I thought it might help you to know that you are not alone. I aso suffer from  health anxiety. My anxiety also includes an intense fear of germs . It is quite debilitating at times with panic attacks and overwhelming feelings of dread. I am lucky to have found a very understanding GP who has helped me to cope with this condition. I have lost a family member to cancer last year and another of my family has cancer presently. The stress of losing  a loved one seemed to trigger the health anxiety as well as general anxiety. I am on an anti anxiety medication which definitely helps although I still have severe panic attacks where the slightest pain is magnified in my mind to being  a possible symptom of some treacherous illness. Distracting myself with walking can help.
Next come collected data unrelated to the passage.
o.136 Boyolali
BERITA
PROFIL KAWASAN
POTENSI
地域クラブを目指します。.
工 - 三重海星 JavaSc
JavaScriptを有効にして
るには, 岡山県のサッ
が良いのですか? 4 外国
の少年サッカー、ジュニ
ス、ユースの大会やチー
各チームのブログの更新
I also find the condition is exacerbated if I am alone so I try to ensure that I  am in the company of others as much as possible. Take care.

pete62
Community Member
Hi Bookworm, thanks for replying, yes it is very debilitating not only for the sufferer but for loved ones also, I end up in Hospital recently after going to my GP with racing heart, chest pains and all the other symptoms of a possible Heart attack, after tests and X-rays I was told my Heart appeared fine although my Heart was beating like I had run 2 miles, now have to go for a stress test, more tests that I dread going for, it appears my health anxiety stems from post traumatic stress as a result of my Job , I suffer from anxiety and depression and at the moment am stressing about all sorts of things that I can punish myself with, with my anxiety comes bloating and feeling sick, no appetite, pains that mean Im dying of something,  dry throat and mouth and rapid heart beat and the shakes, I long for bed time when I can get to sleep but the morning comes too fast and so starts another day with the same routine that as yet I have found very hard to break , when will this end ? I have no idea, at the moment  its one day at a time, thanks for your reply and letting me know that Im not the only sufferer,  Take care also

bookworm
Community Member

Hi Pete 

Thanks for your reply. I have the flu at present and am finding that the health anxiety is sky rocketing out of control. I think because the flu has lessened my already limited coping ability with this disorder I am fearing all sorts of complications from the flu. I cannot go out for a walk or work at present so am trapped with my thoughts. I am trying my best to challenge negative thoughts and am going to tackle a huge pile of dishes to try and distract myself. Sometimes immersing yourself in the most mundane of chores can help. Best of luck and sorry to be such a moaner!!